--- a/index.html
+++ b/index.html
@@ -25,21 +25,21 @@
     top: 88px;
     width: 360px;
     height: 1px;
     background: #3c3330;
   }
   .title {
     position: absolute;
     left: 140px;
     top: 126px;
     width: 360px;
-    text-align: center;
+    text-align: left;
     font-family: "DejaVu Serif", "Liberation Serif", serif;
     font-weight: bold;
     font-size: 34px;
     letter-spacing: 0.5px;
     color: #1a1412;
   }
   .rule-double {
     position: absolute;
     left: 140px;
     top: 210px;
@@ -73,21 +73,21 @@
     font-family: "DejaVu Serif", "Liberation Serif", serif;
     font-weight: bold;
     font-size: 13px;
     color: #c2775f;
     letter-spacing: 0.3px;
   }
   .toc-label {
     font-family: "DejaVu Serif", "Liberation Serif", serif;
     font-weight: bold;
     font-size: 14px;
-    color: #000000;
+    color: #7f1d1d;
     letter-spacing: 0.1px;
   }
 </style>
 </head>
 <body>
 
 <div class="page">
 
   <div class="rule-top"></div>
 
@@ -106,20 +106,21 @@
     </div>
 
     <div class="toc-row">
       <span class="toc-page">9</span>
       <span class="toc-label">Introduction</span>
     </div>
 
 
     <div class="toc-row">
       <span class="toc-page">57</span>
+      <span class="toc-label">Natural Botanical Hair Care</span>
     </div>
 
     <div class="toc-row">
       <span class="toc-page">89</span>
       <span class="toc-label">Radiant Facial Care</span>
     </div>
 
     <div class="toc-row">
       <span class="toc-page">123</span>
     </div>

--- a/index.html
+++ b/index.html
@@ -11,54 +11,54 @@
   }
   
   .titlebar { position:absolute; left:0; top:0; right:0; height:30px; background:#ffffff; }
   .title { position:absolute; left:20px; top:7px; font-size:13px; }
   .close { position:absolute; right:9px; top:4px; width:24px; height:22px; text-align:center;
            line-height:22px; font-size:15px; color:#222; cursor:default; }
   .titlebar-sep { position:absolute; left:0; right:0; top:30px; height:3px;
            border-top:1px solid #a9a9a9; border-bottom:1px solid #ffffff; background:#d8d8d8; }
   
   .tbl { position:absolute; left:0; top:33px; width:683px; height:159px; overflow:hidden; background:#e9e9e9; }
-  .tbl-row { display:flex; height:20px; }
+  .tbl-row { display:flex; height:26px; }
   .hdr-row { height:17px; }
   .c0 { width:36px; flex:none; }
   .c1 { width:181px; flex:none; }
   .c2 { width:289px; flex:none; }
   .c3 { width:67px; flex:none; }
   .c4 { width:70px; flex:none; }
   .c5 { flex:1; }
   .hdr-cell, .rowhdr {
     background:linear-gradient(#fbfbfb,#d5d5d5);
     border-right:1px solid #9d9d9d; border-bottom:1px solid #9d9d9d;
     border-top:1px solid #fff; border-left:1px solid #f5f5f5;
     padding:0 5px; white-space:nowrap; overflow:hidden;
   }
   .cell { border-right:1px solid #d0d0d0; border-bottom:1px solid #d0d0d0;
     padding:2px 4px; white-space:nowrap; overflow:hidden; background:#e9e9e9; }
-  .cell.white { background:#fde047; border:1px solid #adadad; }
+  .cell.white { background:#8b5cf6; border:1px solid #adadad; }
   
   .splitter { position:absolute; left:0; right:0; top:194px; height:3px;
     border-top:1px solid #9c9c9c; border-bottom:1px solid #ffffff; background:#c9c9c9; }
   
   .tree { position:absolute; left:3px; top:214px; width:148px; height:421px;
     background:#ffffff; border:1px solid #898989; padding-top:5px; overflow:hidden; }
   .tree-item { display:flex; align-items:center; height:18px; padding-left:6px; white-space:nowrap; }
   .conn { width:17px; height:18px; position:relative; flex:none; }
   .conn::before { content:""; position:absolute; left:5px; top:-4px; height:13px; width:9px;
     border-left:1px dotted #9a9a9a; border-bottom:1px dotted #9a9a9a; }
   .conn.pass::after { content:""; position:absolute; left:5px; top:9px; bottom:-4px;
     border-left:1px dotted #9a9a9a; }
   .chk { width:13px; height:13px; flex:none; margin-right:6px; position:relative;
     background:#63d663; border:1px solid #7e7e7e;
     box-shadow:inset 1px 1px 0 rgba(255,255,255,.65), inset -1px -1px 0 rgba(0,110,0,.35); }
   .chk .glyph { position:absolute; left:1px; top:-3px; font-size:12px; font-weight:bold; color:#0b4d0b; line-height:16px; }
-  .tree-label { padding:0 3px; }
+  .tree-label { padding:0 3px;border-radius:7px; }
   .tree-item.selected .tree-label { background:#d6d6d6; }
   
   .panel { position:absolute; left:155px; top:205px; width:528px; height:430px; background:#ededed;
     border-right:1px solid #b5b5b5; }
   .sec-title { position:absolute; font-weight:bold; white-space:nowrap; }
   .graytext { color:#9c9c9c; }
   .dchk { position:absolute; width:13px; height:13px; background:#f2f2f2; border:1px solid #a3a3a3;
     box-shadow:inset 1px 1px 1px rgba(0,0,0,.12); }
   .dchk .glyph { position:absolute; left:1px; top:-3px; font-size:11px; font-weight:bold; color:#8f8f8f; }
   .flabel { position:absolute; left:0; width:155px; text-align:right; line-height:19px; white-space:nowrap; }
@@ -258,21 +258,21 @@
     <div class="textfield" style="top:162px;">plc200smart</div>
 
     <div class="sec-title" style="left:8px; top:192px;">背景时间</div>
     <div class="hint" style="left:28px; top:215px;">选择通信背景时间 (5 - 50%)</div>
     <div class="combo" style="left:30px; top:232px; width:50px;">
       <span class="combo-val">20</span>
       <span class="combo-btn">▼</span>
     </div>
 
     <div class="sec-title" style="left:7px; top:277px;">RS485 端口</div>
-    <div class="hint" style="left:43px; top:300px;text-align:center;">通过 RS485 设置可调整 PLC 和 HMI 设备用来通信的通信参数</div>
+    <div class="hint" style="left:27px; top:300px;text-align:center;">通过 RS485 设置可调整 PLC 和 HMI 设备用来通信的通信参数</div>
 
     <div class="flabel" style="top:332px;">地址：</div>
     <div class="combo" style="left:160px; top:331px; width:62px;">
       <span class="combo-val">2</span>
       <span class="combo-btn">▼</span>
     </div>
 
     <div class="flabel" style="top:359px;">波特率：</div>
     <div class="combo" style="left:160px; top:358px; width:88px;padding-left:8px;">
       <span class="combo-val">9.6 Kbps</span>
■ ■ ■ ■ ■ ■ ■
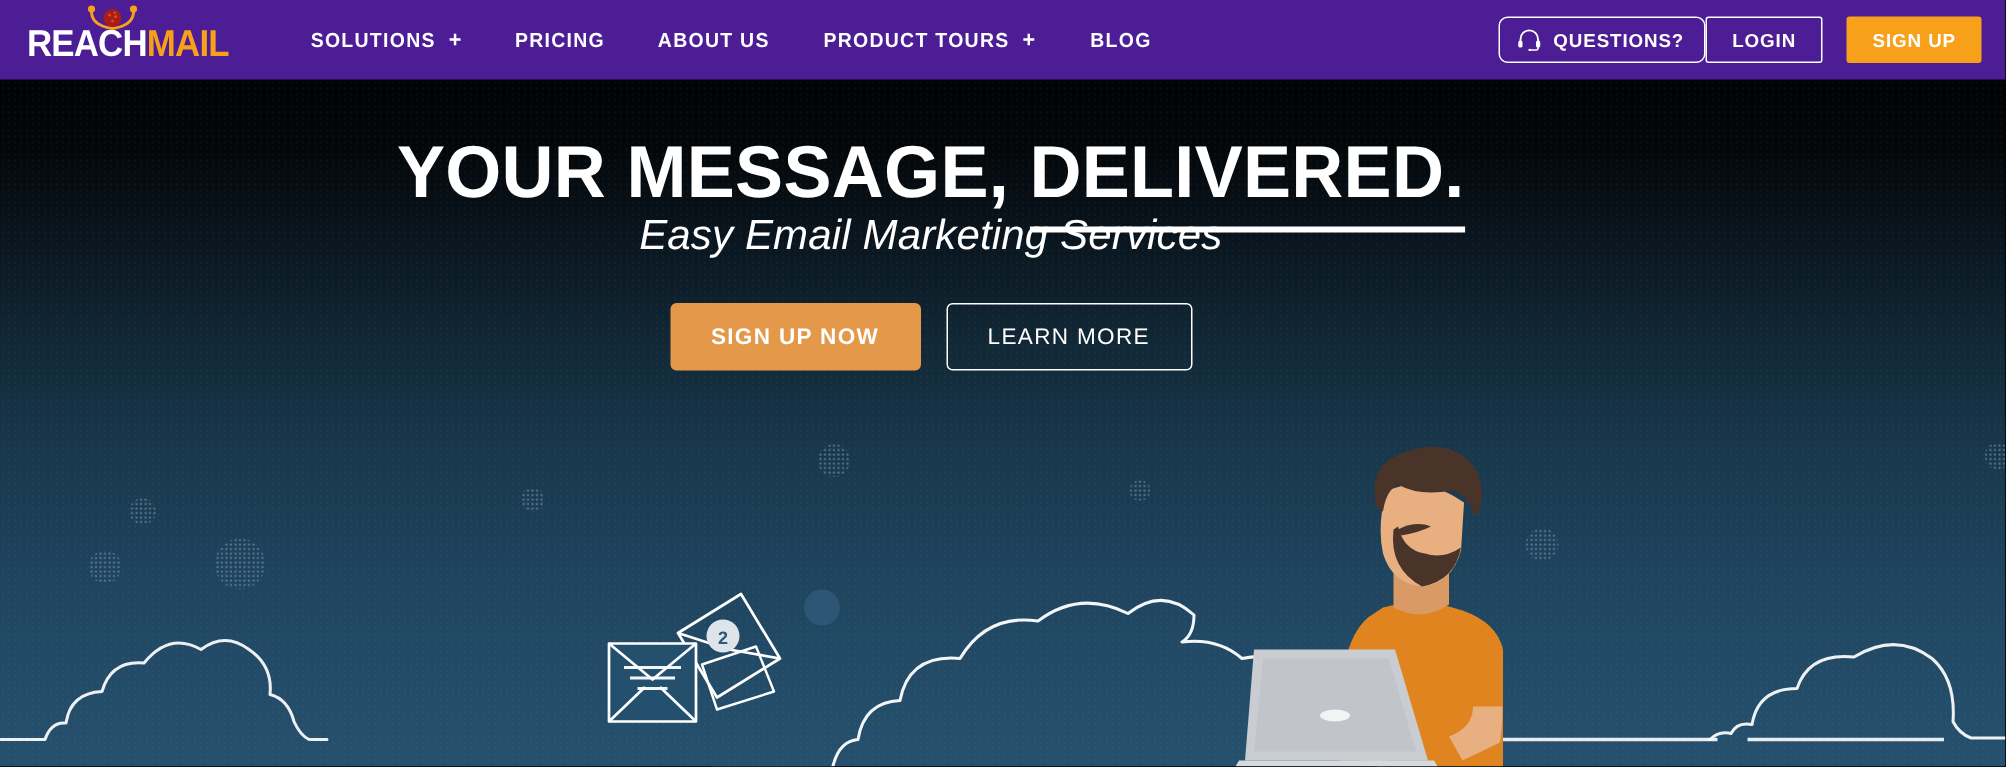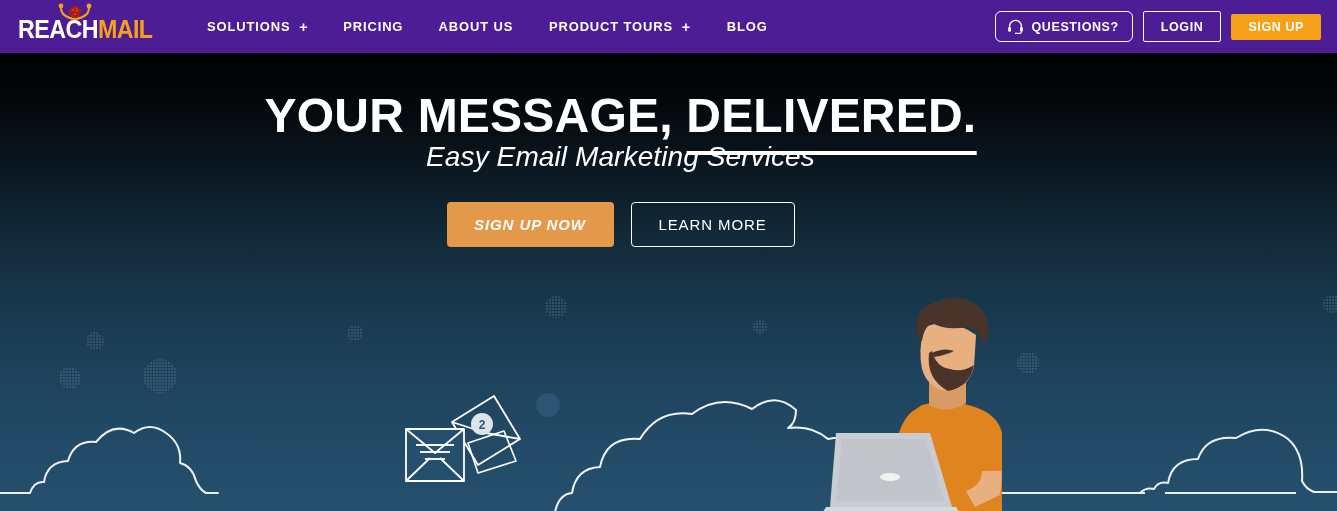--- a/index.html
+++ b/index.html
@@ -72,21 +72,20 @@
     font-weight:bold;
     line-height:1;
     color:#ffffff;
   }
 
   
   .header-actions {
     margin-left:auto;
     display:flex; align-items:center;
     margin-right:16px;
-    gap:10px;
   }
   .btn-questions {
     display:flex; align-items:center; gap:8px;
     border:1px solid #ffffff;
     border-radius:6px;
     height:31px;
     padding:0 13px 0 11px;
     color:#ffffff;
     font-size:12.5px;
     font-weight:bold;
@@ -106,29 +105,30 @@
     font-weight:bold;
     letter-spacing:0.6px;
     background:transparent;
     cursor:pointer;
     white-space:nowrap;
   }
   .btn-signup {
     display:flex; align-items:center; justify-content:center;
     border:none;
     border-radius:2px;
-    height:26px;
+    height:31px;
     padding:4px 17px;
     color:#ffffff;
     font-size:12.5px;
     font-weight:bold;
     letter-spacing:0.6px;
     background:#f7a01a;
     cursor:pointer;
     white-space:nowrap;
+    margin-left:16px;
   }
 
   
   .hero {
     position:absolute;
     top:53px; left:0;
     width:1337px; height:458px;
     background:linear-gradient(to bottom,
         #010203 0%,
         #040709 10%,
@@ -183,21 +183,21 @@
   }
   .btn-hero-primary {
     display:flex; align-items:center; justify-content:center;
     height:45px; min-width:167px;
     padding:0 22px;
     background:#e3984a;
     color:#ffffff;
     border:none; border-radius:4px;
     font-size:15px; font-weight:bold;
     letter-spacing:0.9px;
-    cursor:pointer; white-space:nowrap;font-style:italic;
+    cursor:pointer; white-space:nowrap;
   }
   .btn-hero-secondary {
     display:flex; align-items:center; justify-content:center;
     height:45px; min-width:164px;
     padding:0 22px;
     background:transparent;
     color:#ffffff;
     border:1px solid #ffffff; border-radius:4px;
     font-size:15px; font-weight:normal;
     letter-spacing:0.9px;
■ ■ ■ ■ ■ ■ ■
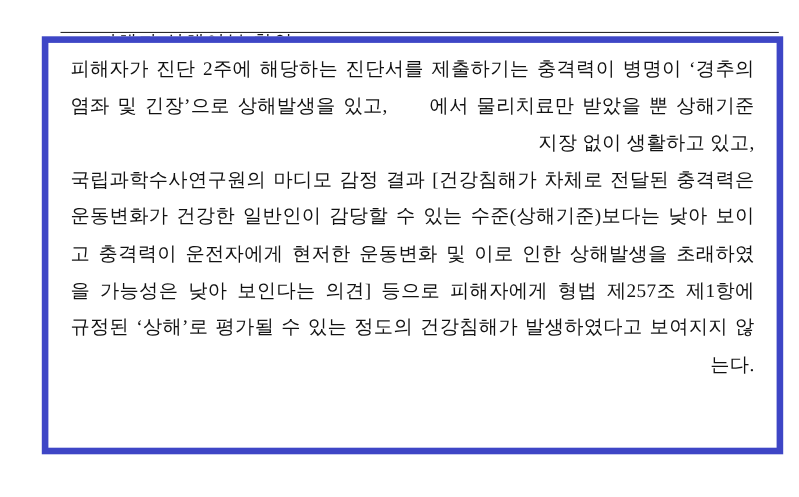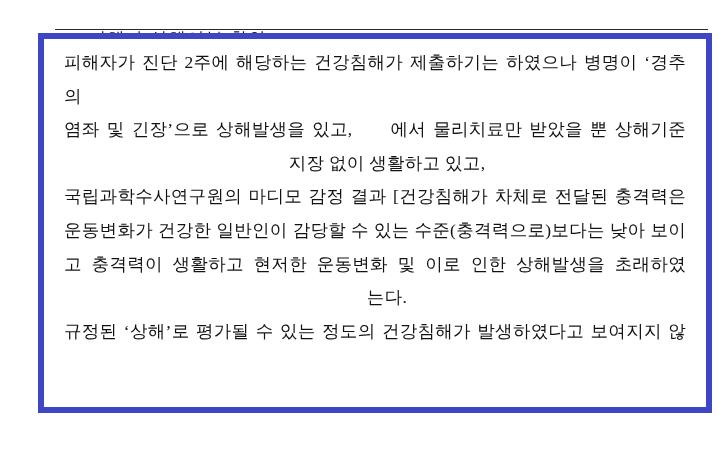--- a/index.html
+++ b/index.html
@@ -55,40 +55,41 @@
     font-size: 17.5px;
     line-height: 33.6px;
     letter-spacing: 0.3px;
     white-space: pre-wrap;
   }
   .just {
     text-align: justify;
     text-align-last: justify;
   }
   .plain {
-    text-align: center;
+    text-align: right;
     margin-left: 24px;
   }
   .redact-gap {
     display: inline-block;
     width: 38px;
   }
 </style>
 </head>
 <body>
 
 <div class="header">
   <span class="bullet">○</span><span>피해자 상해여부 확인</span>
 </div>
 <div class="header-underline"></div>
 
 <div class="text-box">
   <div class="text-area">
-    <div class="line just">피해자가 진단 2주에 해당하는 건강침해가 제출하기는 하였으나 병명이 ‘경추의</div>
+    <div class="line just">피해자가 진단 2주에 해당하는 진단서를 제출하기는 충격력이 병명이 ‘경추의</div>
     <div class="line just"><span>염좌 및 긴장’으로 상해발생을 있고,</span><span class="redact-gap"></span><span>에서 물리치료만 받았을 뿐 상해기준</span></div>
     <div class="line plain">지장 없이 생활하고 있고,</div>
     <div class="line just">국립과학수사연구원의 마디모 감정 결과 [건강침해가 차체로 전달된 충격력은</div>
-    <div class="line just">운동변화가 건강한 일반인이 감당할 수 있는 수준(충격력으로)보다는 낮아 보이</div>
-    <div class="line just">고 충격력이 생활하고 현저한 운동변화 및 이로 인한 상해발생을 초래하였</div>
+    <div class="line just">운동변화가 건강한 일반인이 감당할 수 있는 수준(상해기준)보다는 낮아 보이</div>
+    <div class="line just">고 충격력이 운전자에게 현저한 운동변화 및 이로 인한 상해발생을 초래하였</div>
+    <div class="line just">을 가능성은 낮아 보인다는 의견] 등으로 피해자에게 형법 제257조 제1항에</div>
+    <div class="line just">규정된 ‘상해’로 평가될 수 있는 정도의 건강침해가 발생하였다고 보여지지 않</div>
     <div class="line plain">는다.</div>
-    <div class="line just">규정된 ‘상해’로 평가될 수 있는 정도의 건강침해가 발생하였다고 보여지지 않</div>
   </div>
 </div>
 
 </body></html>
■ ■ ■ ■ ■ ■ ■
What the task requires: Go through the records above and return every line that holds the string "Care".

Solved problem:
+      <span class="toc-label">Natural Botanical Hair Care</span>
       <span class="toc-label">Radiant Facial Care</span>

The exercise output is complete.